[SELECTED TEXT]:
Foster kids, secondhand clothing, and citizen experts I sincerely wish would STFU

Michigan Senator Bruce Casswell has introduced legislation that would give foster children vouchers only good at used clothing stores, so that they can not “waste” state money buying themselves new clothing. He has argued that it’s a cost-saving measure.

There is an outcry, simply because on its surface, the proposal is mean. There are also all the stories about single mothers who themselves alone without handouts bravely provided for their children with only thrift store clothing, etc. etc. Republicans say that buying used clothing is recycling! So it’s pro-environmental, too! Those of you who think that secondhand clothing are bad need to get rid of your elitist attitudes! Well, MY daughter wears nothing but vintage and secondhand clothing and she looks great!

Blah blah blah blah. Natter natter natter.

I suppose we live in a world where, if you want to call yourself a democrat with a small d, you have to pretend that all these blithering personal anecdotes about secondhand clothing amount to intelligent contributions to policy debate. However, most of these comments just remind me of this story from the Onion: Open-minded man grimly realizes how much life he has wasted listening to bullshit.

Now, I am on the side of single mothers, in general, and I am always impressed by anybody who can tell the story of raising kids on one, female salary.

But that doesn’t mean that everybody can do it, or that it’s desirable, or that we should set policy according to what personally happened to somebody once.

[MATERIAL PROVIDED]:
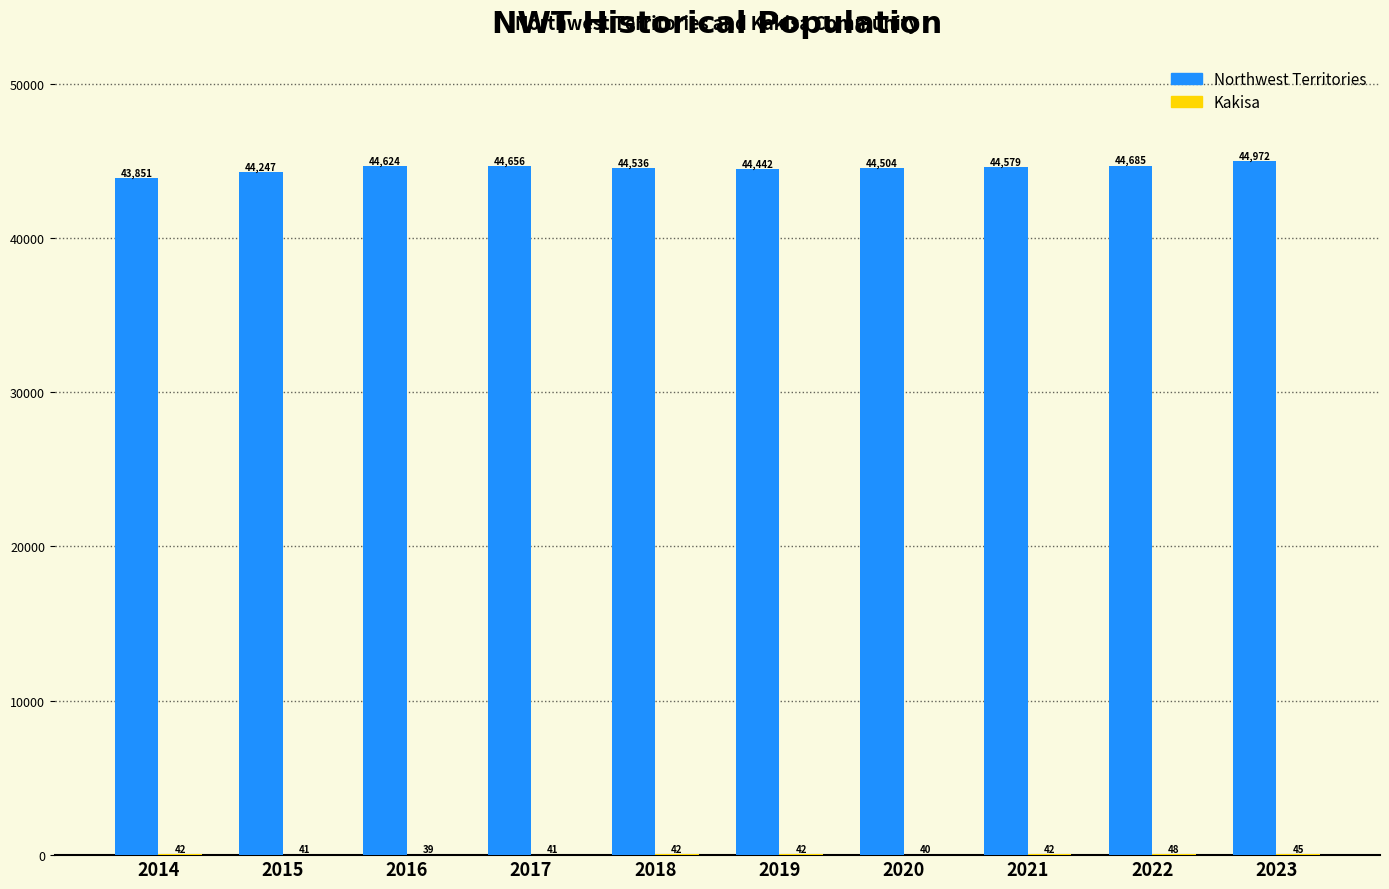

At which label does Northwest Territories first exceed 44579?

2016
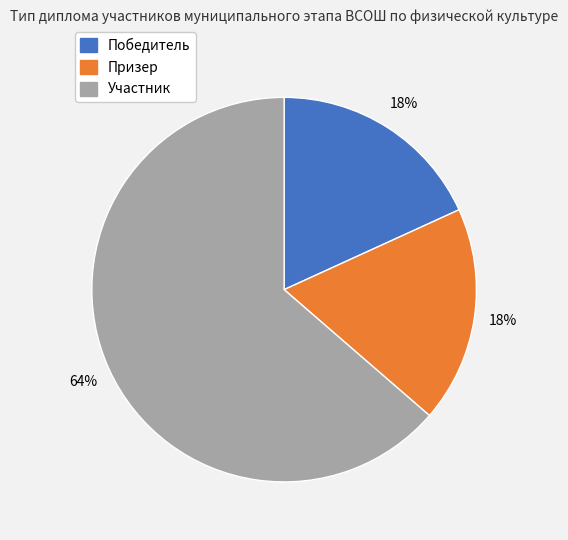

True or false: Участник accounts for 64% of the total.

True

[QUESTIONS ON THE MATERIAL]:
1) According to the post on foster kids and secondhand clothing, at what kind of stores could the proposed vouchers be used?
2) Carry the post on foster kids and secondhand clothing on from its final sentence.
The lines play no part in this.

[ANSWERS GIVEN]:
1) Only at used clothing stores.

2)
And even if your personal history as a single mother with success using secondhand stores were relevant, which it’s not, and stupendously interesting, which it may be, the policy issue affects foster kids, not you, your children, or children in families headed by an adult, any adult, single, female, or otherwise.

They are, I repeat, foster kids. They may have nobody. And they may have a parent that they, themselves, sneak money to, rather than a gloriously together, competent parent who can make it work (and who can try to get resources from her extended family; remember, these are foster kids, which means the extended family network is thin or stretched.)

IOW, foster care policy is, really, not about you and what worked or didn’t for you, in all your self-mythologizing glory. Go write a memoir if it’s really all that interesting.

I strongly suspect that the money-cutting issue is basic smoke for this Casswell character to get his name in the news because I can’t believe the program change would amount to diddly squat in terms of real money saved. Minutiae politics, again: take a small-money program that serves a powerless group, wrap it up in large-scale emotional tropes for your constitutes (frugality, being independent, staying off the dole), puff like crazy, and then attempt to ride to a political win.

So let’s say this is a big-money program, which it’s not, but let’s pretend.

If there is one SCREAMINGLY OBVIOUS CONCLUSION from our past policy experience with programs for poor families, it’s that programs where we try to engineer their lives and their choices cost us more than any savings we might get from constraining choices, and those additional costs are always time and transactions costs.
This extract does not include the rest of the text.